Sur la décision portant interdiction de retour :
- elle méconnaît les stipulations de l’article 8 de la convention européenne de sauvegarde des droits de l’homme et des libertés fondamentales et est entachée d’une erreur manifeste d’appréciation ;
- elle porte atteinte à l’intérêt supérieur de ses enfants, garantis par l’article 3-1 de la convention internationale relative aux droits de l’enfant.
Par un mémoire en défense enregistré le 1er août 2025, le préfet de la Haute-Vienne conclut au rejet de la requête comme non-fondée et que soit mise à la charge de la requérante la somme de 750 euros au titre des dispositions de l’article L. 761-1 du code de justice administrative.
Mme A… a été admise au bénéfice de l’aide juridictionnelle totale par une décision du 25 juin 2025.
Vu les autres pièces du dossier.
Vu :
- la convention européenne de sauvegarde des droits de l’homme et des libertés fondamentales ;
- le code de l’entrée et du séjour des étrangers et du droit d’asile ;
- la loi n° 91-647 du 10 juillet 1991 modifiée ;
- le code de justice administrative.
Le président de la formation de jugement a dispensé le rapporteur public, sur sa proposition, de prononcer des conclusions à l’audience.
Les parties ont été régulièrement averties du jour de l’audience.

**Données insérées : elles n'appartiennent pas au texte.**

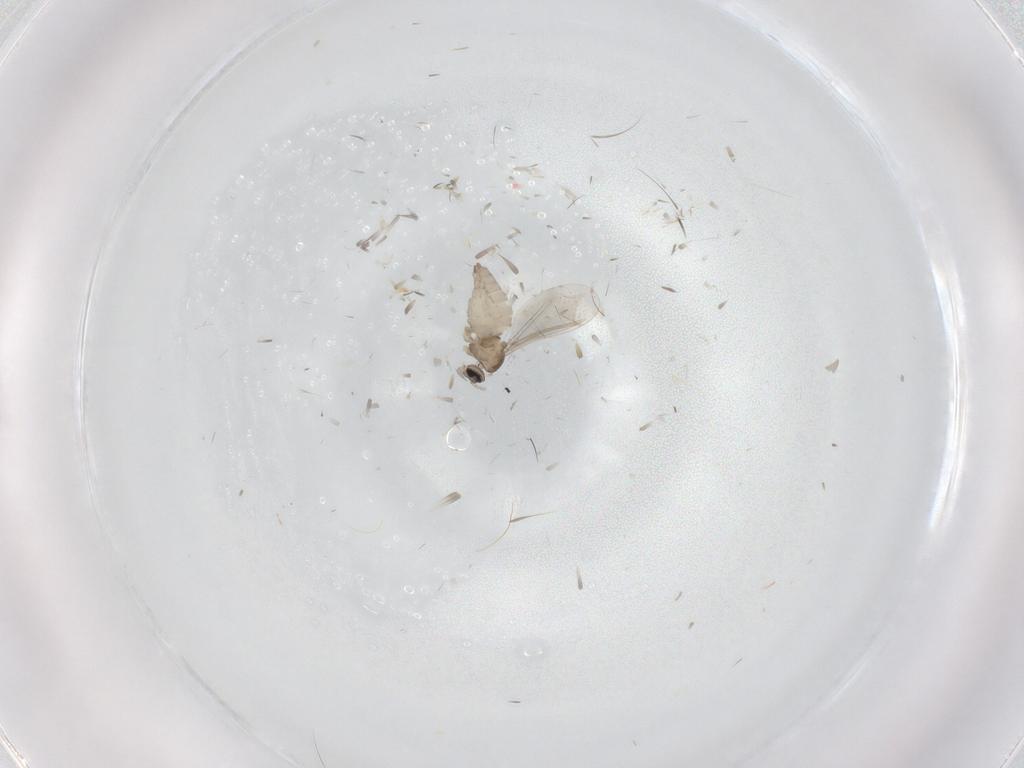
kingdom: Animalia
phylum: Arthropoda
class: Insecta
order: Diptera
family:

Le rapport de Mme Béalé a été entendu au cours de l’audience publique à laquelle aucune des parties n’était présente ni représentée.
Considérant ce qui suit :
1. Mme A…, ressortissante guinéenne née le 24 décembre 1998 à Conakry (Guinée), est entrée sur le territoire français le 12 mars 2024 selon ses déclarations afin d’y solliciter l’asile. Sa demande d’asile a été rejetée par une décision du 26 septembre 2024, confirmée le 10 avril 2025 par la Cour nationale du droit d’asile (CNDA). Par l’arrêté du 23 avril 2025, dont elle demande l’annulation, le préfet de la Haute-Vienne a retiré son attestation de demande d’asile, a prononcé à son encontre une obligation de quitter le territoire dans un délai de trente jours et a fixé le pays à destination duquel elle est susceptible d’être éloignée, et lui a interdit le retour sur le territoire français pendant un an.

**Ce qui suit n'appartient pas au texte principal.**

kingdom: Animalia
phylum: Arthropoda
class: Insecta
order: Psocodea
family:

En ce qui concerne la décision portant obligation de quitter le territoire français :
2. En premier lieu, lorsque la loi prescrit qu’un ressortissant étranger doit se voir attribuer de plein droit un titre de séjour, cette circonstance fait obstacle à ce qu’il puisse légalement faire l’objet d’une mesure d’éloignement. En dehors de ces circonstances, le législateur n’a ainsi pas entendu imposer au préfet d’examiner d’office si l’étranger remplit les conditions prévues par les autres articles. D’une part, il ne ressort pas des pièces du dossier que la requérante serait en situation de se voir délivrer un titre de séjour de plein droit. D’autre part, il n’est pas davantage établi qu’elle aurait présenté une demande de titre de séjour sur le fondement des dispositions de l’article L. 423-23 du code de l’entrée et du séjour des étrangers et du droit d’asile avant que le préfet de la Haute-Vienne ne prenne à son encontre une obligation de quitter le territoire français sur le fondement du 4° de l’article L. 611-1 du code de l’entrée et du séjour des étrangers et du droit d’asile. Par suite, le moyen tiré de la méconnaissance des dispositions de l’article L. 423-23 du code de l’entrée et du séjour des étrangers et du droit d’asile ne peut qu’être écarté.

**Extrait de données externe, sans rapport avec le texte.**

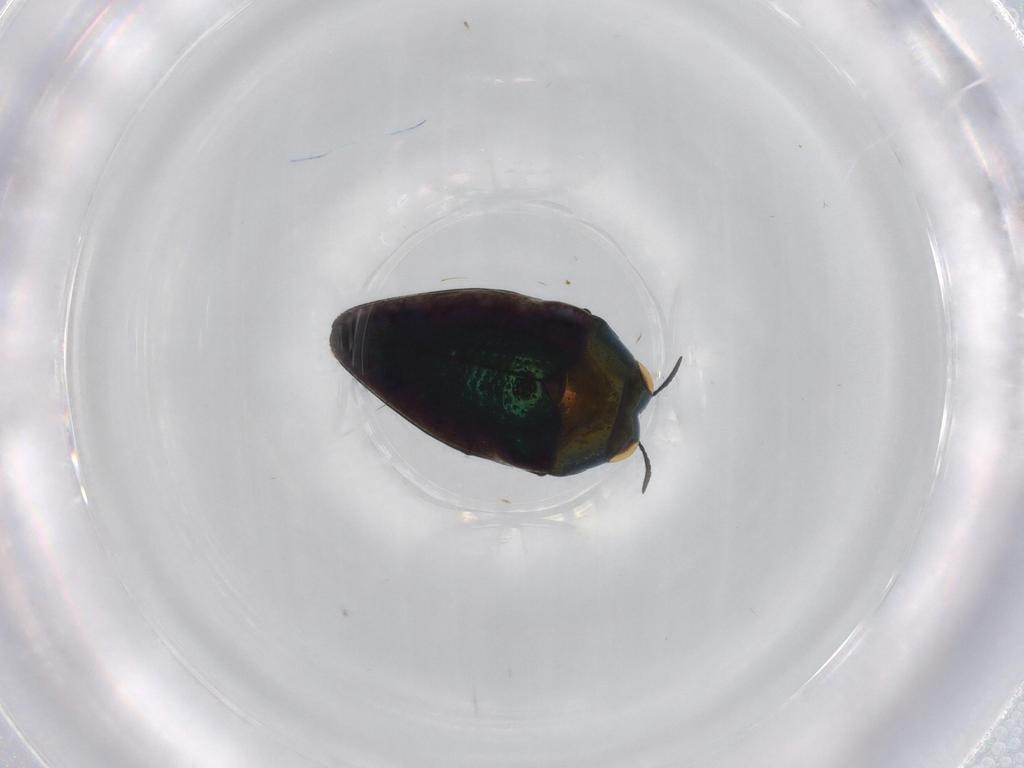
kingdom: Animalia
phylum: Arthropoda
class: Insecta
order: Coleoptera
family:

3. En deuxième lieu, aux termes de l’article 8 de la convention européenne de sauvegarde des droits de l’homme et des libertés fondamentales : « 1. Toute personne a droit au respect de sa vie privée et familiale, de son domicile et de sa correspondance. (…). ». Aux termes du paragraphe 1 de l’article 3 de la convention susvisée relative aux droits de l’enfant : « Dans toutes les décisions qui concernent les enfants, qu’elles soient le fait d’institutions publiques ou privées de protection sociale, des tribunaux, des autorités administratives ou des organes législatifs, l’intérêt supérieur de l’enfant doit être une considération primordiale. ». Il résulte de ces stipulations, qui peuvent être utilement invoquées à l’appui d’un recours pour excès de pouvoir, que, dans l’exercice de son pouvoir d’appréciation, l’autorité administrative doit accorder une attention primordiale à l’intérêt supérieur des enfants dans toutes les décisions les concernant.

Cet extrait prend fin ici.